3.4 Reconstruction approval gate

Reconstruction may occur only when one of the following is true:

  • an approved planned admin rotation is in progress;
  • a suspected key compromise or confirmed loss event requires emergency action;
  • a scheduled disaster-recovery drill has been approved in advance.

Every reconstruction event requires:

  • a ticket or written change record;
  • named approvers;
  • reason for reconstruction;
  • time window;
  • witness log of which custodians participated;
  • post-event confirmation that temporary plaintext was destroyed.

3.5 Safe-first operating model

The shard policy does not mean the reconstructed secret should become the daily operating admin.

The steady-state operating model is:

  • on-chain admin lives in a Safe;
  • Safe signers use hardware-backed wallets where possible;
  • shard reconstruction is reserved for recovery or controlled migration events;
  • post-rotation, recovered or superseded material is re-sharded or retired.

For NEW_ADMIN_ADDRESS, the preferred target is:

  • a Chain 138 Safe;
  • 3-of-5 threshold if 5 reliable signers are available;
  • 2-of-3 threshold only as an interim fallback if the 5-signer set is not ready yet.

If a temporary 2-of-3 Safe is used to unblock Chain 138, it should be explicitly marked as interim and scheduled for migration to 3-of-5 before broader multi-chain rollout.

3.7 Lifecycle requirements

  • Re-verify custodian availability quarterly.
  • Re-issue shards after any custodian departure, suspected exposure, or failed drill.
  • Run at least one documented recovery drill before expanding from Chain 138 to additional production chains.
  • Keep a custody register with custodian name, role, storage method, storage region, last attestation date, and replacement contact path.

4. Operational Guidance

4.1 When this policy blocks work

Rotation work should be treated as blocked if any of the following remain unresolved:

  • the five custodian slots are not assigned;
  • the threshold is not approved;
  • NEW_ADMIN_ADDRESS is still an undecided EOA-versus-Safe placeholder;
  • no recovery log template exists for reconstruction events.

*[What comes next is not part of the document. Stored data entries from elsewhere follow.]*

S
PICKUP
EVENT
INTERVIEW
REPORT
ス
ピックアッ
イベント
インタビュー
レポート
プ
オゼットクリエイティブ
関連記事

4.2 What can proceed before live rotation

The following work may proceed before live execution:

  • non-broadcast Forge scripts;
  • dry-run and compile validation;
  • runbook drafting;
  • Safe creation and signer enrollment;
  • custody register preparation;
  • incident and recovery checklist review.

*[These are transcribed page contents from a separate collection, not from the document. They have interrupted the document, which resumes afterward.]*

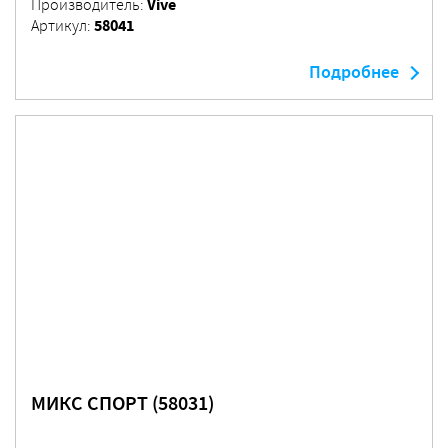
Vive
Производитель:
58041
Артикул:
Подробнее
МИКС СПОРТ (58031)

4.3 What must not proceed before approval

The following should not proceed until this policy is approved or revised and approved:

  • live admin transfer;
  • live shard generation for production recovery material;
  • any irreversible decommissioning of the old admin path;
  • multi-chain expansion of the rotation procedure.

5. Approve / Revise Checklist

Approve if you agree with all of the following:

  • Threshold: 3-of-5
  • Steady-state admin: Safe multisig
  • Chain 138 target: NEW_ADMIN_ADDRESS is a Chain 138 Safe
  • Fallback: temporary 2-of-3 Safe allowed only if explicitly interim
  • Rollout gate: no other-chain live rotation until Chain 138 drill and verification are complete

Revise if you want to change:

  • threshold size;
  • custodian classes;
  • whether the independent custodian is internal or external;
  • whether interim 2-of-3 is allowed;
  • whether one additional chain may run in parallel with Chain 138.

6. Recommendation

Approve the 3-of-5 Safe-first model as written.

It is the strongest option that still fits the current repos operational maturity, it removes the single-operator failure mode, and it gives the Chain 138 rotation work a clear governance target without forcing immediate parallel expansion.